* [EXERCISE OBJECTIVE]: In the material below, find the span from the line with "52: (399, 346, 1.45)" to the line with "14: (304, 319, 1.31)" and transcribe only those lines, exactly, ends included, without the pictures.
********************
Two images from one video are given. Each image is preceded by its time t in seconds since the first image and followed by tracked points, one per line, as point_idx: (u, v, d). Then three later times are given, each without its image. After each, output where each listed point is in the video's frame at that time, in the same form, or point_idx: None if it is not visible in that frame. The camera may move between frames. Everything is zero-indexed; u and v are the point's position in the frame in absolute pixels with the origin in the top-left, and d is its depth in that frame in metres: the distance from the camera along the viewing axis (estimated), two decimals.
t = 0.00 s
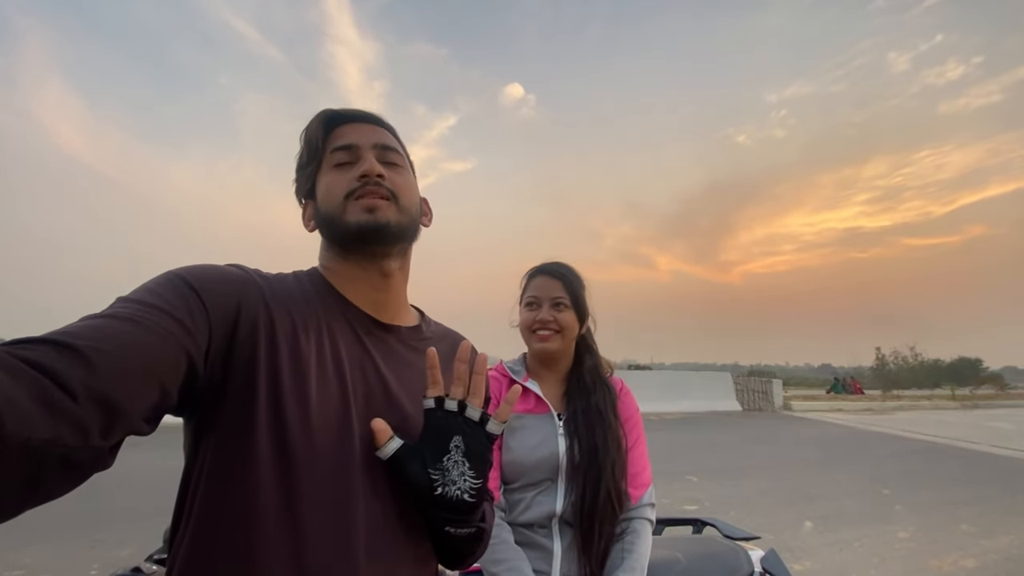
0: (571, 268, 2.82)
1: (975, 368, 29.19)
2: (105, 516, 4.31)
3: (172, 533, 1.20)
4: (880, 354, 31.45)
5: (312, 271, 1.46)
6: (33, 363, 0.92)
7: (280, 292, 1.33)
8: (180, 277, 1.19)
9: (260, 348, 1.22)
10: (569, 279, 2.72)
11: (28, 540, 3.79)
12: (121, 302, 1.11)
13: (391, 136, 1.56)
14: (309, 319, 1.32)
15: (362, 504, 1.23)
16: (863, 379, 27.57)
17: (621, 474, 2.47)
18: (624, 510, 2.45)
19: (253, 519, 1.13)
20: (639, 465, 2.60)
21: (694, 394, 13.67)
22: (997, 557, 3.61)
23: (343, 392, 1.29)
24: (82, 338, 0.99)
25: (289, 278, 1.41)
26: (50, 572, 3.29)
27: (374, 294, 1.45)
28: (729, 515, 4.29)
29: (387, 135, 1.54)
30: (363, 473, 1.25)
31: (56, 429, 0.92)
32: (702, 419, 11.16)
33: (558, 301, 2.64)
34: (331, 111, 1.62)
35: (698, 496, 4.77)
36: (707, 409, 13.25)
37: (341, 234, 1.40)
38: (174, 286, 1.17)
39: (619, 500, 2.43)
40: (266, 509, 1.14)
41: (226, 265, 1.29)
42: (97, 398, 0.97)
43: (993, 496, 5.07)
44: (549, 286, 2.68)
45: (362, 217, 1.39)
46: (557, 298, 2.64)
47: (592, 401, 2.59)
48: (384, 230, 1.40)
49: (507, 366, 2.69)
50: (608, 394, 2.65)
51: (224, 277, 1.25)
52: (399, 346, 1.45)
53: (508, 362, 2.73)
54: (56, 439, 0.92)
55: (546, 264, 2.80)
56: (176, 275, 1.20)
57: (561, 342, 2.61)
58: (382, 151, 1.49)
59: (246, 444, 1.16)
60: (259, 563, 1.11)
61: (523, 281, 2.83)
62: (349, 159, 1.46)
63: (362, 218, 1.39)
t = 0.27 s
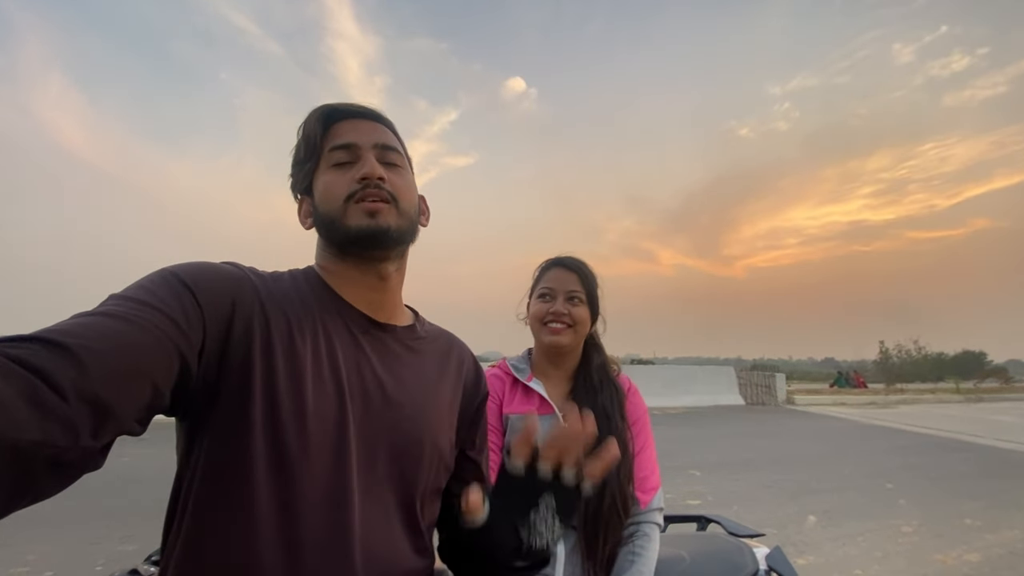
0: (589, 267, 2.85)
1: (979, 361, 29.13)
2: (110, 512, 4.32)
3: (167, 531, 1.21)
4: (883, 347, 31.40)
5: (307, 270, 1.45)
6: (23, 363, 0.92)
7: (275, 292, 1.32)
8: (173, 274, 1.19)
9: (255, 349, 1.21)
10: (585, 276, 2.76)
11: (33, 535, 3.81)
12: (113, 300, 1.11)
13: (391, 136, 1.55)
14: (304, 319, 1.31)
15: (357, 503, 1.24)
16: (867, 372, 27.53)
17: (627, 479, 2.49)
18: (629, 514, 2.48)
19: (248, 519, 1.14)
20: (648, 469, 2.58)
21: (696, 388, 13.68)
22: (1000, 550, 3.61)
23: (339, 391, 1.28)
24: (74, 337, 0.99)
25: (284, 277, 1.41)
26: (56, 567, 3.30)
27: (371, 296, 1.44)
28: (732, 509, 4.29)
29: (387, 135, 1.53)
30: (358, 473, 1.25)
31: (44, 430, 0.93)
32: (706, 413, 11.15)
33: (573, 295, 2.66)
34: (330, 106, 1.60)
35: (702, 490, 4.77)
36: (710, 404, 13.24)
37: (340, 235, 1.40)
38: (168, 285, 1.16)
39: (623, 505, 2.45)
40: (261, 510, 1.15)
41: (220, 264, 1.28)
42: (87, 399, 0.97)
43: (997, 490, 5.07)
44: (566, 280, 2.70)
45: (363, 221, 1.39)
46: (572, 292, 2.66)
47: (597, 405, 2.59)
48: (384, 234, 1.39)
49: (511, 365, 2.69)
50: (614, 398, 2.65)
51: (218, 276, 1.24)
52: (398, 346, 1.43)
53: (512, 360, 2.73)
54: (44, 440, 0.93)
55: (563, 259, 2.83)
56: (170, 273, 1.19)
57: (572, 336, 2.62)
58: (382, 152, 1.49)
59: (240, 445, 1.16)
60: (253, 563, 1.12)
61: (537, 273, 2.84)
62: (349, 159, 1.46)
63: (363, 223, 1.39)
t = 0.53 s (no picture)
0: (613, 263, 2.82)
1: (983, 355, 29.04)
2: (118, 507, 4.35)
3: (165, 534, 1.20)
4: (888, 342, 31.32)
5: (301, 268, 1.44)
6: (12, 360, 0.92)
7: (268, 291, 1.31)
8: (164, 273, 1.18)
9: (248, 348, 1.21)
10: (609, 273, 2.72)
11: (42, 531, 3.83)
12: (105, 299, 1.10)
13: (387, 132, 1.55)
14: (298, 318, 1.30)
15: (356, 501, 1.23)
16: (871, 366, 27.47)
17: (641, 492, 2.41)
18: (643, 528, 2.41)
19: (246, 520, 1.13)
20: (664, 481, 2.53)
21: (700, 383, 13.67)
22: (1006, 545, 3.59)
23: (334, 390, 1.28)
24: (64, 336, 0.99)
25: (278, 276, 1.40)
26: (63, 564, 3.31)
27: (366, 293, 1.42)
28: (736, 505, 4.28)
29: (383, 132, 1.52)
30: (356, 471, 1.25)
31: (35, 428, 0.92)
32: (710, 408, 11.14)
33: (592, 288, 2.62)
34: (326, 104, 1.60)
********************
* [REPLY]:
52: (399, 346, 1.45)
53: (508, 362, 2.73)
54: (56, 439, 0.92)
55: (546, 264, 2.80)
56: (176, 275, 1.20)
57: (561, 342, 2.61)
58: (382, 151, 1.49)
59: (246, 444, 1.16)
60: (259, 563, 1.11)
61: (523, 281, 2.83)
62: (349, 159, 1.46)
63: (362, 218, 1.39)
t = 0.27 s
0: (589, 267, 2.85)
1: (979, 361, 29.13)
2: (110, 512, 4.32)
3: (167, 531, 1.21)
4: (883, 347, 31.40)
5: (307, 270, 1.45)
6: (23, 363, 0.92)
7: (275, 292, 1.32)
8: (173, 274, 1.19)
9: (255, 349, 1.21)
10: (585, 276, 2.76)
11: (33, 535, 3.81)
12: (113, 300, 1.11)
13: (391, 136, 1.55)
14: (304, 319, 1.31)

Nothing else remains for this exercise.